Ghost of Yōtei : comment Sucker Punch a honoré la culture aïnoue avec respect et immersion

Publié le 20 juin 2025 à 14:07

Dans un article passionnant publié sur le PlayStation Blog, le studio américain Sucker Punch, créateur de Ghost of Tsushima, lève le voile sur les coulisses culturelles de leur nouveau projet : Ghost of Yōtei. Loin de se contenter de références vagues ou de clichés visuels, le studio raconte comment il a cherché à représenter la culture aïnoue avec une extrême attention et un profond respect.

Alors que Ghost of Tsushima s’inspirait déjà du Japon féodal, ce nouveau volet place son intrigue dans l’île d’Hokkaido, avec un focus particulier sur la culture des Aïnous, peuple autochtone du nord du Japon. Une démarche qui aurait pu virer à l’appropriation si elle n’avait pas été aussi documentée, vécue et guidée par des experts locaux.

Sucker Punch ne cache rien : ils ne sont pas Japonais, encore moins Aïnous. Conscients de leurs limites, ils expliquent avoir cherché des conseils culturels dès le départ. Pour Ghost of Tsushima, l’aide était venue des équipes PlayStation à Tokyo. Pour Ghost of Yōtei, le champ des conseillers a été élargi, notamment avec une collaboratrice aïnoue.

Et cette rencontre n’est pas restée théorique. Le studio raconte un moment-clé : une sortie en nature, en compagnie de cette conseillère et de sa famille. Pas de notes, pas de photos, juste de l'écoute, des mains dans la terre, la cueillette de légumes sauvages… Une immersion sincère, durant laquelle l’équipe s’est reconnectée à la terre. Cette expérience a d’ailleurs inspiré une mécanique de gameplay autour de la cueillette, pour que les joueurs puissent ressentir un écho de cette connexion à la nature.

Le studio a ensuite visité le musée de la culture aïnoue de Nibutani, guidé par la même conseillère. Ce fut une immersion dans les objets du quotidien, les tissus, les outils, mais aussi leurs usages, leurs histoires. Tous ces éléments sont maintenant présents dans le jeu — non pas comme une décoration exotique, mais comme des fragments de vie culturelle authentique, intégrés au gameplay, à l’univers narratif, et à l’environnement.

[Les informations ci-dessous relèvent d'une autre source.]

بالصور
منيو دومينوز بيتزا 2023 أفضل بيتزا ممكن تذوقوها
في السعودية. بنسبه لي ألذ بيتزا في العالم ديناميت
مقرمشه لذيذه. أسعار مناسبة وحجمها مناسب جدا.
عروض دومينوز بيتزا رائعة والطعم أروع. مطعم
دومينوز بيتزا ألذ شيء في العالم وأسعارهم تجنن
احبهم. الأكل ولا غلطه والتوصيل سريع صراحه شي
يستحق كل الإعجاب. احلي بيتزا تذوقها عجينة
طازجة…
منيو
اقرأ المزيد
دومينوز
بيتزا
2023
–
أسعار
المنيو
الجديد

Autre point clé : l’équipe a aussi parcouru la péninsule d’Oshima, une région historiquement marquée par la présence du clan Matsumae, seul clan japonais autorisé à commercer avec les Aïnous à l’époque Edo. Ils ont ainsi découvert l’influence japonaise sur cette terre originellement aïnoue, notamment les cerisiers, rares sur l’île mais omniprésents dans cette zone colonisée.

Le jeu rend compte de ce contraste entre nature sauvage et zones plus “japonisées”, ce qui renforce le sentiment de frontière culturelle et géographique au cœur du jeu.

Enfin, pour parfaire leur connaissance du Japon d’époque, l’équipe s’est rendue sur Honshu avec leur producteur japonais Ryuhei Katami, dans une véritable “classe itinérante” sur la culture Edo.

Moment fort du périple : la visite du sanctuaire Nikkō Tōshō-gū, dédié à Tokugawa Ieyasu, fondateur du shogunat Edo. Sur place, l’équipe a demandé une bénédiction pour leur jeu. Ils ont reçu un omamori (amulette) et un ema (plaque de vœux), qu’ils gardent aujourd’hui au studio, exposés sur une étagère tournée vers le sud — comme un symbole de respect, d’inspiration et de gratitude.

Sucker Punch est très clair : Ghost of Yōtei n’est pas une reconstitution historique exacte. Il s’agit d’un monde fictionnel, librement inspiré de l’Hokkaido du XVIIe siècle. Mais tout l’effort de l’équipe consiste à ancrer cette fiction dans des ressentis réels, des expériences vécues, des éléments authentiques.

Les paysages, les objets, les traditions et même les tensions culturelles sont retranscrits avec une humilité rare pour un studio occidental. À l’heure où de nombreux jeux se contentent de “piller” des cultures pour créer du spectacle, Sucker Punch fait ici figure d’exception vertueuse.

Loin d’un simple skin d’univers ou d’une carte postale du folklore, Ghost of Yōtei semble vouloir offrir une vraie rencontre entre cultures, à travers un média interactif. Et cela commence dès la production : par le voyage, l’écoute, le silence, la main tendue.

En documentant leur démarche, Sucker Punch trace un exemple de comment représenter “l’autre” sans trahison ni effacement, mais avec respect, partage et curiosité sincère.